JANGAN JUAL KEBENARAN ITU (bag.1)
Kembali kita membaca Amsal 23:23a, Belilah kebenaran dan jangan menjualnya.
Setelah kita belajar mengenai makna membeli kebenaran dan dengan cara bagaimana kebenaran itu kita beli supaya menjadi milik kita selamanya, maka nasihat berikutnya adalah jangan menjualnya. Ya, jangan pernah menjual kebenaran itu.
Di dalam Injil Lukas, ada catatan yang menarik tentang Martha yang sibuk melayani Tuhan Yesus dengan tangannya, dan Maria yang melayani melalui duduk dekat kaki Tuhan dan terus mendengarkan perkataan-Nya.
Lukas 10:41-42
Tetapi Tuhan menjawabnya: "Marta, Marta, engkau kuatir dan menyusahkan diri dengan banyak perkara, tetapi hanya satu saja yang perlu: Maria telah memilih bagian yang terbaik, yang tidak akan diambil dari padanya."
Sikap Maria yang duduk dekat kaki Tuhan dan terus mendengarkan perkataan-Nya, adalah sikap seorang hamba yang sangat menghormati tuannya, dan siap menerima dengan hati terbuka perkataan tuannya serta sedia untuk melakukannya. Sebuah sikap hati yang teramat indah, yang seharusnya kita pun sangat menginginkannya. Sikap ini juga menunjukkan bagaimana cara “membeli atau membayar harga” untuk sebuah kebenaran.
Menghargai sikap Maria tersebut Tuhan mengatakan bahwa, Maria sesungguhnya telah memilih bagian yang terbaik, yakni firman-Nya, yang tidak akan diambil dari padanya. Perkataan Tuhan ini menunjukkan, bahwa jika seseorang dengan hati yang terbuka menerima firman-Nya dan siap mentaatinya, maka firman itu tidak akan pernah diambil lagi dari padanya. Firman itu akan menjadi miliknya. Menjadi hartanya yang sangat berharga. Dan tidak ada seorangpun bisa mengambilnya, kecuali dirinya sendiri yang “menjualnya”.
Menjual, berarti menukar dengan sesuatu, entah sesuatu yang lebih berharga atau sebaliknya. Jika yang dijual adalah kebenaran, jelas ia ditukar dengan sesuatu yang lebih rendah nilainya, sebab adakah sesuatu yang lebih bernilai dari kebenaran?
Yesaya 32:17, mengingatkan kita, Di mana ada kebenaran di situ akan tumbuh damai sejahtera, dan akibat kebenaran ialah ketenangan dan ketenteraman untuk selama-lamanya.

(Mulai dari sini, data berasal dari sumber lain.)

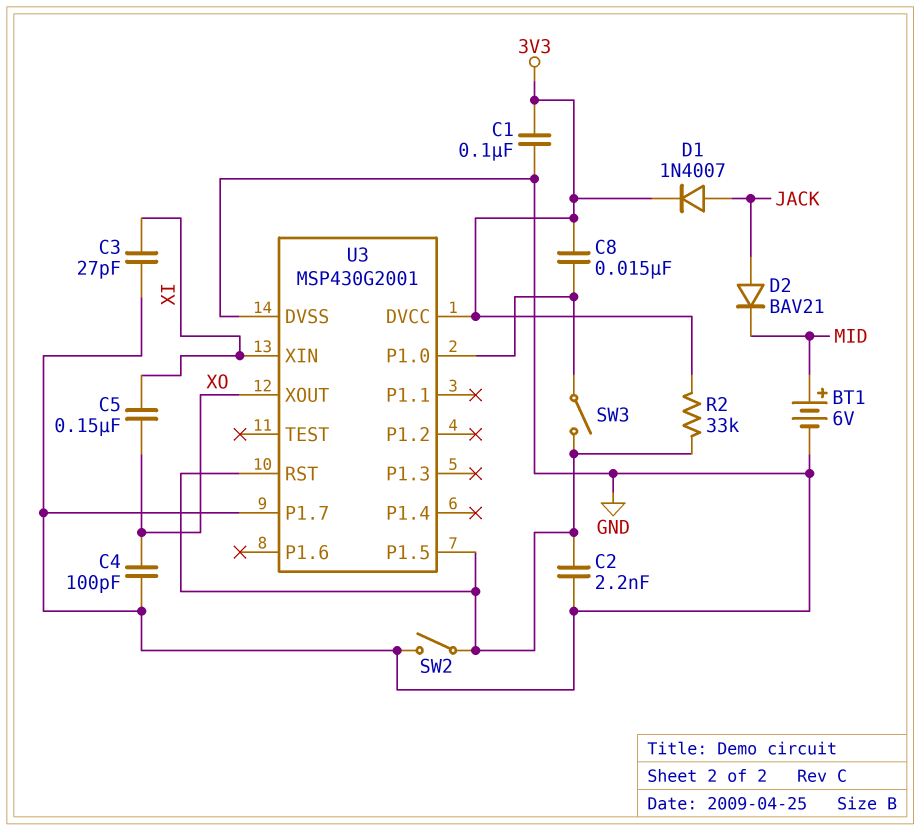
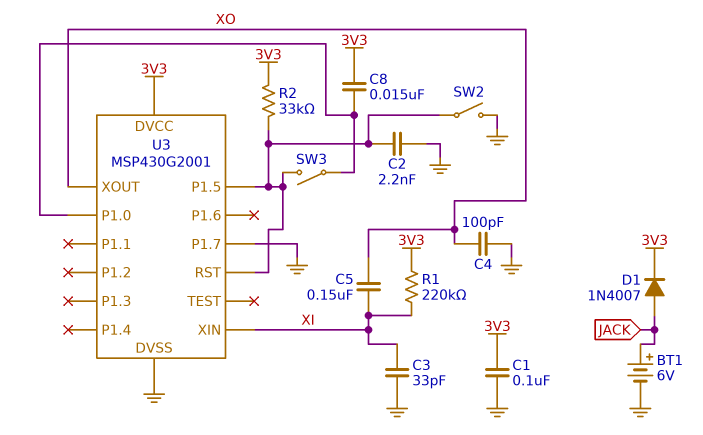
BT1: 6V (plus MID, minus GND) -> 6V (plus JACK, minus GND)
C3: 27pF (GND, XI) -> 33pF (GND, XI)
D2: diode BAV21 (A JACK, K MID) -> none
R1: none -> 220k (3V3, XI)

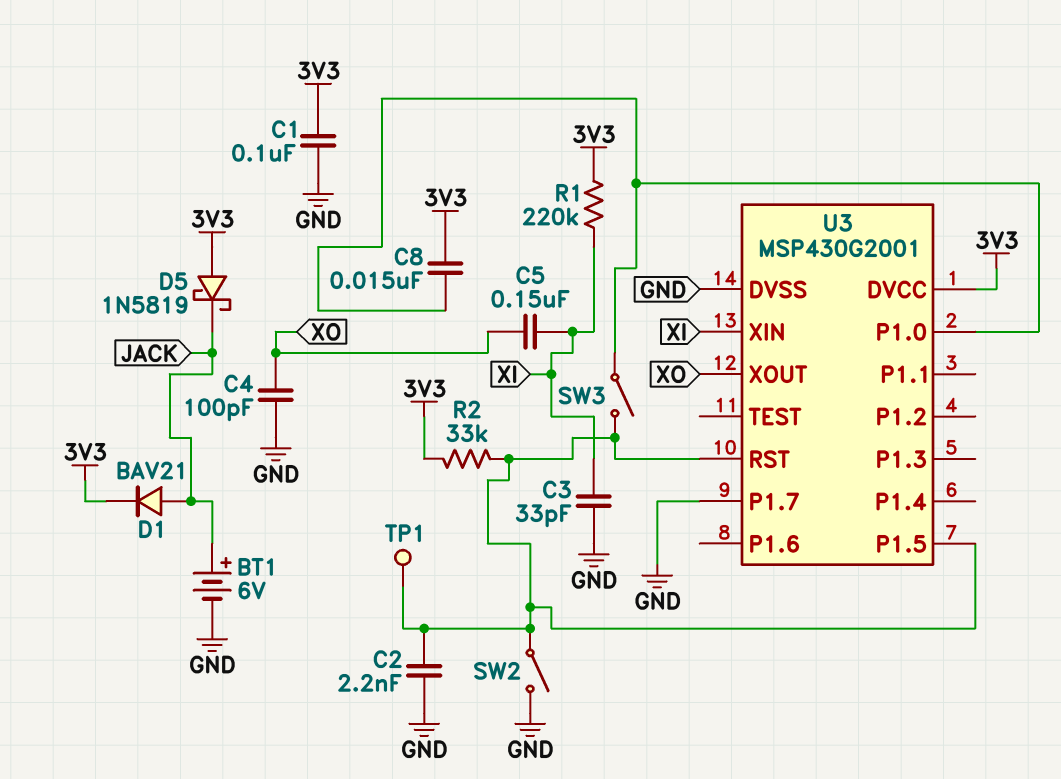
D1: diode 1N4007 (A JACK, K 3V3) -> diode BAV21 (A JACK, K 3V3)
D5: none -> schottky 1N5819 (A 3V3, K JACK)
TP1: none -> test point (U3/P1.5)

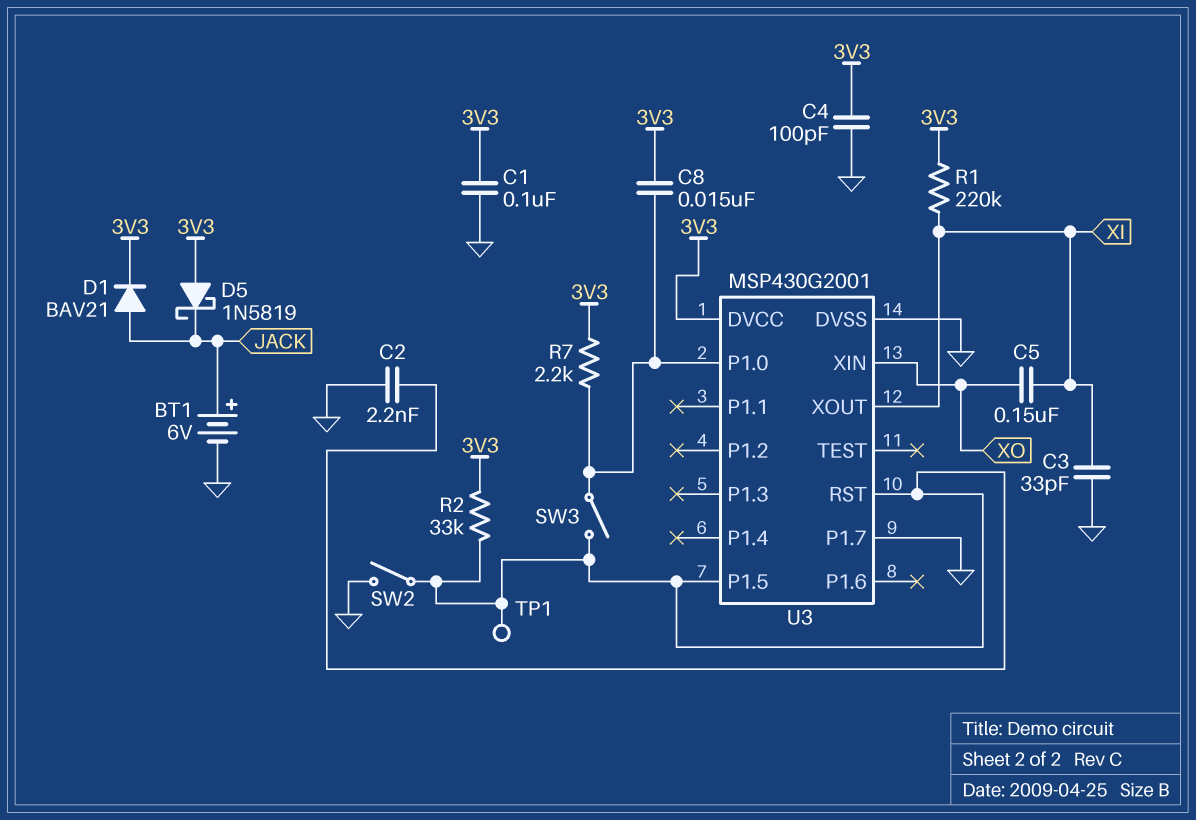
C4: 100pF (GND, XO) -> 100pF (3V3, GND)
R7: none -> 2.2k (3V3, U3/P1.0)
U3 pin XIN: XI -> XO
U3 pin XOUT: XO -> XI

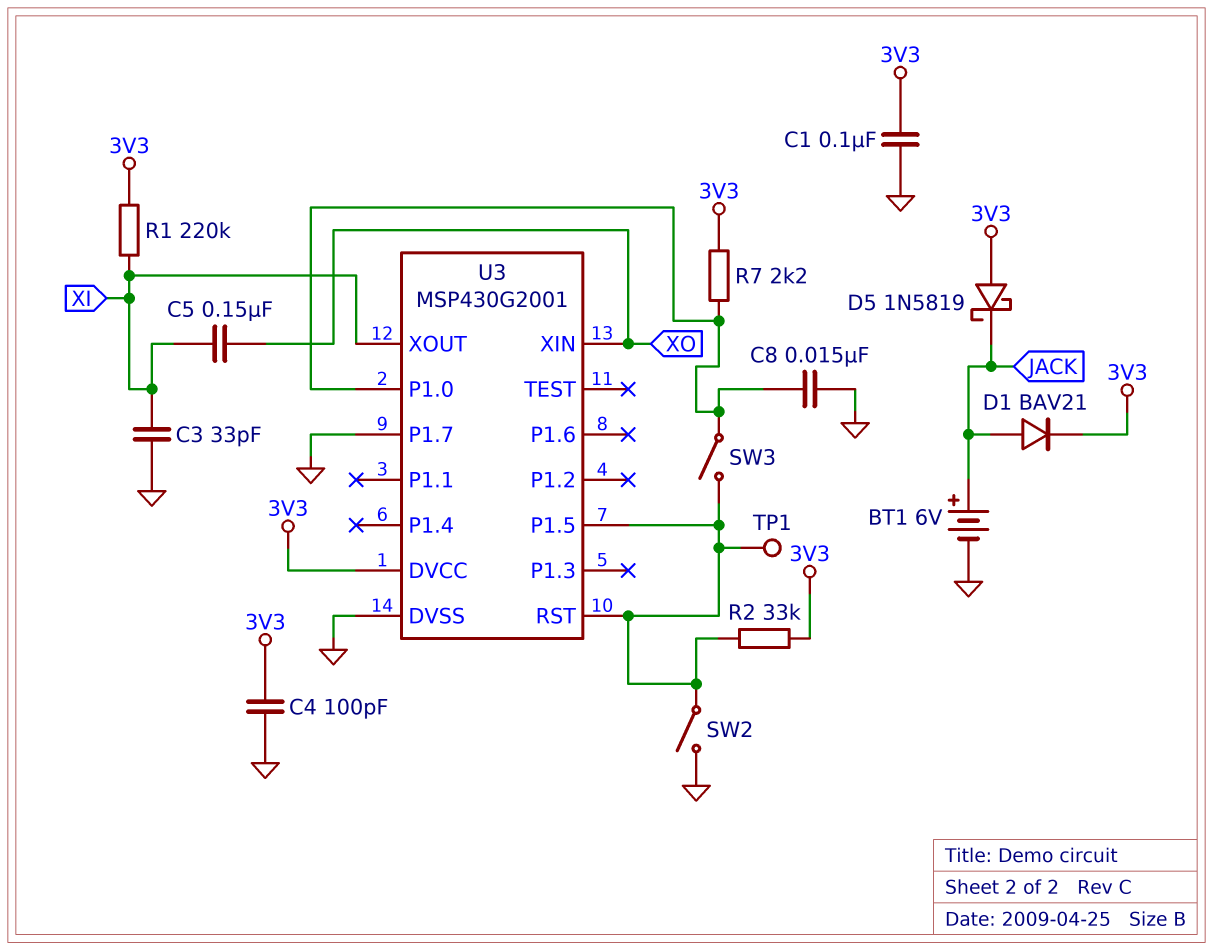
C2: 2.2nF (GND, U3/P1.5) -> none
C8: 15nF (3V3, U3/P1.0) -> 15nF (GND, U3/P1.0)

Hanya kebenaran yang menghasilkan ketenangan dan ketenteraman untuk selama-lamanya. Adakah yang lebih berharga dari ketenangan dan ketenteraman yang dihasilkan oleh kebenaran?
Karena itulah ketika seseorang menjual kebenaran, sesungguhnya dia sedang menukarnya ketenangan hidupnya dengan perkara-perkara dunia yang lebih banyak menggellisahkan hati.
Pertanyaannya, bagaimana seseorang bisa menjual kebenaran? Belajar dari sikap Esau terhadap hak kesulungannya, seseorang bisa saja menganggap ringan firman Tuhan karena tergoda oleh suatu keinginan yang bersifat badani.
Jadi ada dua situasi di mana seseorang bisa menjual kebenaran, yakni, sikapnya yang memandang ringan kebenaran dan godaan yang datang dari luar. Esau, terpicu oleh rasa lapar dan bau masakan kacang merah dari Yakub, maka untuk sesaat dia lupa bahwa hak kesulungannya tidaklah pantas untuk ditukar dengan sepiring makanan. Alkitab mengatakan bahwa itu adalah nafsu yang rendah, menukar hak kesulungan dengan sepiring makanan.
Saudaraku, berapa banyak orang Kristen menukar kebenaran, misalnya, tentang hal bersekutu intim dengan Tuhan, dengan cara duduk dekat kaki Tuhan, berdoa dan mendengarkan firman-Nya hanya karena sepiring makanan? Untuk sesuatu yang sangat prinsip dalam kehidupan orang percaya ini, mereka seperti tidak punya waktu.
Banyak orang Krsten yang tanpa sadar sedang menunjukkan melalui cara hidup mereka, bahwa sepiring makanan jauh lebih berharga dari pada menyediakan waktu untuk bersekutu intim dengan Tuhan. Bagaimana dengan Saudara?